(Beginning of Dataset excerpts)
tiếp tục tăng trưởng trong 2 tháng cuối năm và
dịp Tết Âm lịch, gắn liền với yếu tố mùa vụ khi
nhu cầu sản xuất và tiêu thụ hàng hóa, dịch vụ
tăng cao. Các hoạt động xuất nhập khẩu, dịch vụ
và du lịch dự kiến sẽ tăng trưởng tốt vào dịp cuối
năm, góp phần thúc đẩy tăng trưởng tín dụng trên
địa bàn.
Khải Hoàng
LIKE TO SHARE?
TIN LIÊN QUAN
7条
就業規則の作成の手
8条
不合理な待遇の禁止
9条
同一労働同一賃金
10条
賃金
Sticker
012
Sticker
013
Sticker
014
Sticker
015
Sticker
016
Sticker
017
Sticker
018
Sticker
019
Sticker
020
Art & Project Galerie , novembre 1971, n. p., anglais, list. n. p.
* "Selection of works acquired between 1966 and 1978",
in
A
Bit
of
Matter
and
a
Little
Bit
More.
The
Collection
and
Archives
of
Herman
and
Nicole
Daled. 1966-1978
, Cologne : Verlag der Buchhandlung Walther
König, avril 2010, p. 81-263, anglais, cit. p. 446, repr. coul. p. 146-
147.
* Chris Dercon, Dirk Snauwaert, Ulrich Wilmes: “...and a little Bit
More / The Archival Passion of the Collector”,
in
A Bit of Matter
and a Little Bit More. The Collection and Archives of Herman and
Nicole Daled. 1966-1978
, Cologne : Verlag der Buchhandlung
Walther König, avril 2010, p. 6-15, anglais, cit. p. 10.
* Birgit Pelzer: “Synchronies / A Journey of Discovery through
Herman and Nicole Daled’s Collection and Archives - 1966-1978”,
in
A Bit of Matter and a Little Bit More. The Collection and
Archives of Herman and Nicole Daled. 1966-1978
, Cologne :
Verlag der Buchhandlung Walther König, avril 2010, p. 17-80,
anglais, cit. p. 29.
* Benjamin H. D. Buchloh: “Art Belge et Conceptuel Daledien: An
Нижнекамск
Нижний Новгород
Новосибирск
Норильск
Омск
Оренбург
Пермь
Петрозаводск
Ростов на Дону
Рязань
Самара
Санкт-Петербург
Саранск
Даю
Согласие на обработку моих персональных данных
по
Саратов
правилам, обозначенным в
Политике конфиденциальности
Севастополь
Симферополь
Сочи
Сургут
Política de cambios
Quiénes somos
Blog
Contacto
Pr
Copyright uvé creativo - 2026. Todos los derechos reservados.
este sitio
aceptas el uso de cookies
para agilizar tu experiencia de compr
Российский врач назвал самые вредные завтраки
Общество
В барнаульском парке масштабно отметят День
(End of Dataset excerpts)
What to work on:
Reproduce every line of the data above verbatim, keeping the original order and line breaks.

Written answer:
tiếp tục tăng trưởng trong 2 tháng cuối năm và
dịp Tết Âm lịch, gắn liền với yếu tố mùa vụ khi
nhu cầu sản xuất và tiêu thụ hàng hóa, dịch vụ
tăng cao. Các hoạt động xuất nhập khẩu, dịch vụ
và du lịch dự kiến sẽ tăng trưởng tốt vào dịp cuối
năm, góp phần thúc đẩy tăng trưởng tín dụng trên
địa bàn.
Khải Hoàng
LIKE TO SHARE?
TIN LIÊN QUAN
7条
就業規則の作成の手
8条
不合理な待遇の禁止
9条
同一労働同一賃金
10条
賃金
Sticker
012
Sticker
013
Sticker
014
Sticker
015
Sticker
016
Sticker
017
Sticker
018
Sticker
019
Sticker
020
Art & Project Galerie , novembre 1971, n. p., anglais, list. n. p.
* "Selection of works acquired between 1966 and 1978",
in
A
Bit
of
Matter
and
a
Little
Bit
More.
The
Collection
and
Archives
of
Herman
and
Nicole
Daled. 1966-1978
, Cologne : Verlag der Buchhandlung Walther
König, avril 2010, p. 81-263, anglais, cit. p. 446, repr. coul. p. 146-
147.
* Chris Dercon, Dirk Snauwaert, Ulrich Wilmes: “...and a little Bit
More / The Archival Passion of the Collector”,
in
A Bit of Matter
and a Little Bit More. The Collection and Archives of Herman and
Nicole Daled. 1966-1978
, Cologne : Verlag der Buchhandlung
Walther König, avril 2010, p. 6-15, anglais, cit. p. 10.
* Birgit Pelzer: “Synchronies / A Journey of Discovery through
Herman and Nicole Daled’s Collection and Archives - 1966-1978”,
in
A Bit of Matter and a Little Bit More. The Collection and
Archives of Herman and Nicole Daled. 1966-1978
, Cologne :
Verlag der Buchhandlung Walther König, avril 2010, p. 17-80,
anglais, cit. p. 29.
* Benjamin H. D. Buchloh: “Art Belge et Conceptuel Daledien: An
Нижнекамск
Нижний Новгород
Новосибирск
Норильск
Омск
Оренбург
Пермь
Петрозаводск
Ростов на Дону
Рязань
Самара
Санкт-Петербург
Саранск
Даю
Согласие на обработку моих персональных данных
по
Саратов
правилам, обозначенным в
Политике конфиденциальности
Севастополь
Симферополь
Сочи
Сургут
Política de cambios
Quiénes somos
Blog
Contacto
Pr
Copyright uvé creativo - 2026. Todos los derechos reservados.
este sitio
aceptas el uso de cookies
para agilizar tu experiencia de compr
Российский врач назвал самые вредные завтраки
Общество
В барнаульском парке масштабно отметят День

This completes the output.